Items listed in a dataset

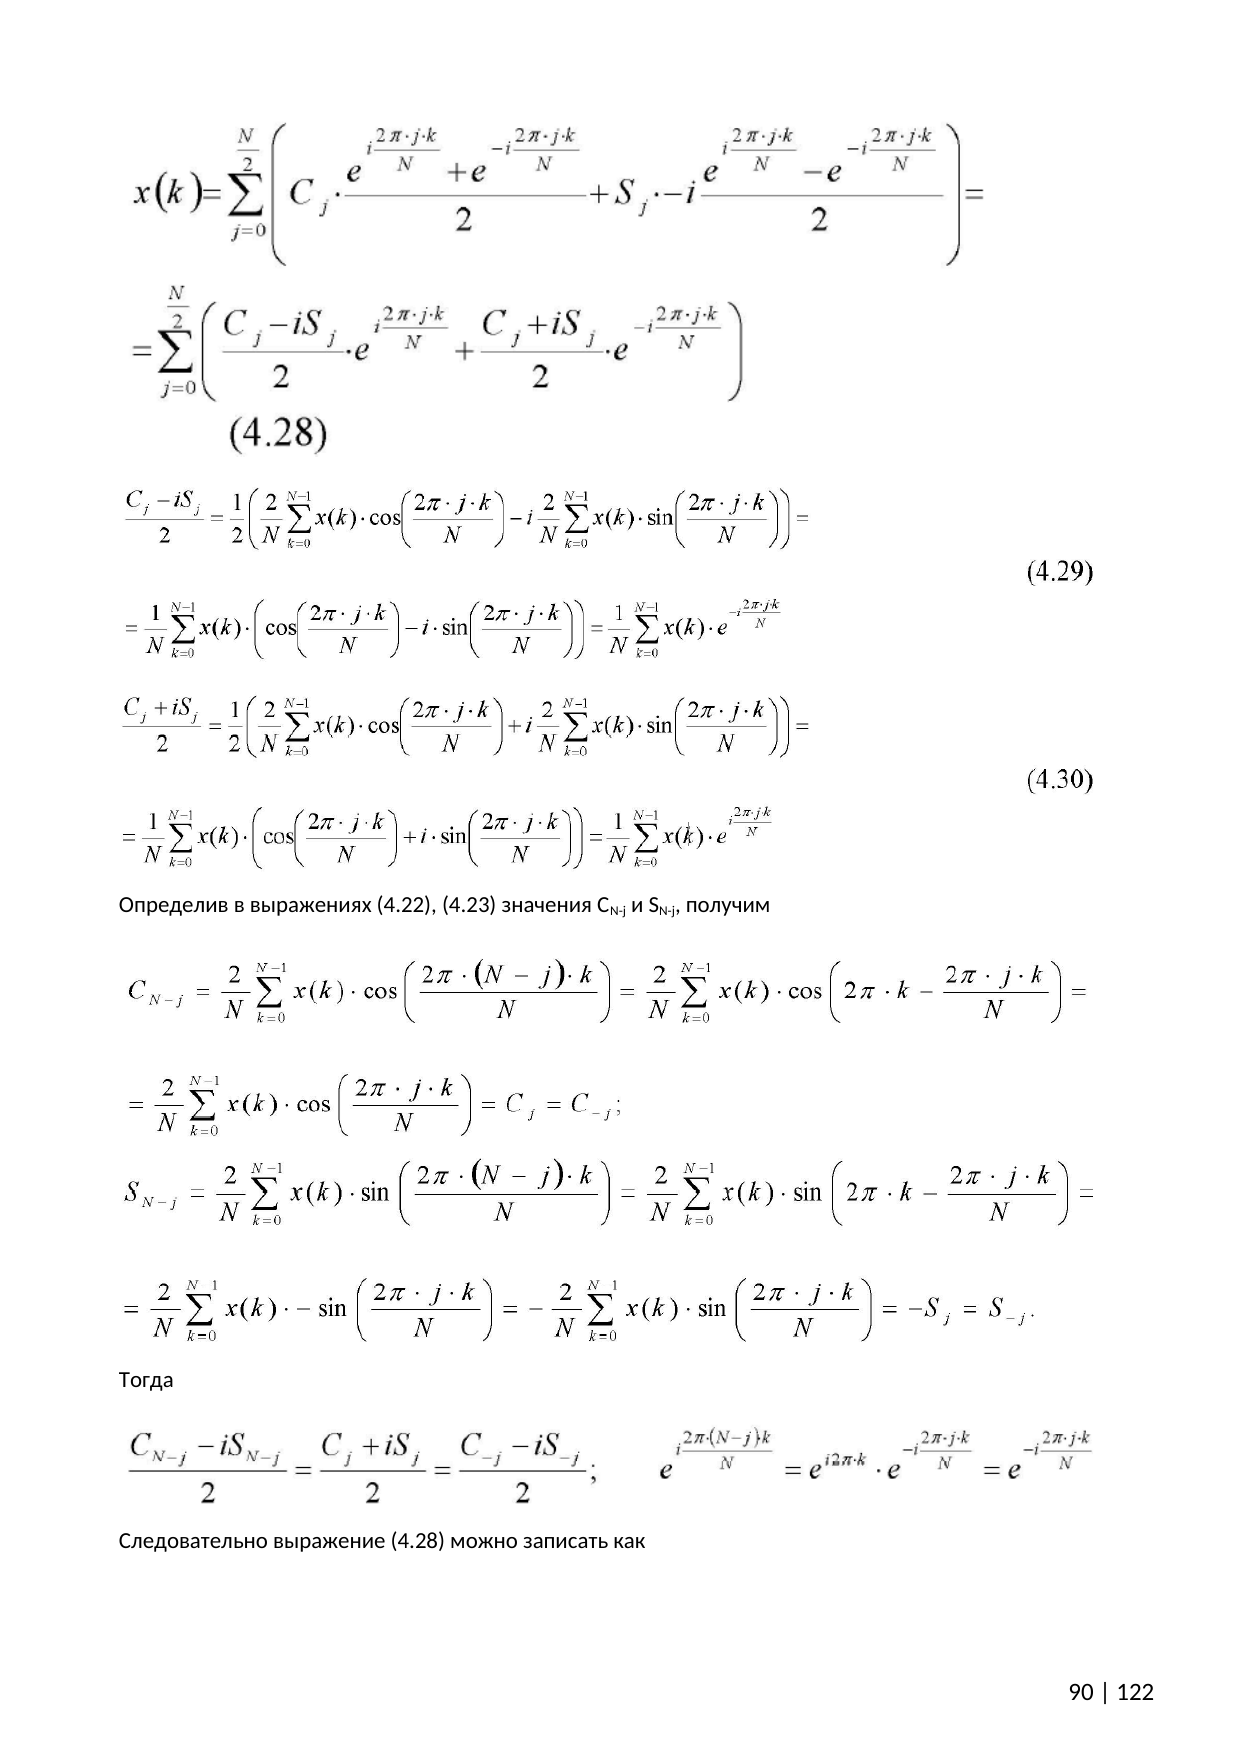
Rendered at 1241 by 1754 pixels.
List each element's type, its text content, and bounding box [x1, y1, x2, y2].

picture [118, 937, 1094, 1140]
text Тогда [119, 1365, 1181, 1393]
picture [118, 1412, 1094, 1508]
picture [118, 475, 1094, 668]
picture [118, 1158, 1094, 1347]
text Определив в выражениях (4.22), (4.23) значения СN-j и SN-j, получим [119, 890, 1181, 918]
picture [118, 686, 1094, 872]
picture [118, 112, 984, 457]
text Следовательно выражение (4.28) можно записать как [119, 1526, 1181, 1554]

• Work required
Without including any picture, set down every line above exactly as it stands.

• Answer to this problem
Rendered at 1241 by 1754 pixels.
List each element's type, its text content, and bounding box [x1, y1, x2, y2].

picture [118, 937, 1094, 1140]
text Тогда [119, 1365, 1181, 1393]
picture [118, 1412, 1094, 1508]
picture [118, 475, 1094, 668]
picture [118, 1158, 1094, 1347]
text Определив в выражениях (4.22), (4.23) значения СN-j и SN-j, получим [119, 890, 1181, 918]
picture [118, 686, 1094, 872]
picture [118, 112, 984, 457]
text Следовательно выражение (4.28) можно записать как [119, 1526, 1181, 1554]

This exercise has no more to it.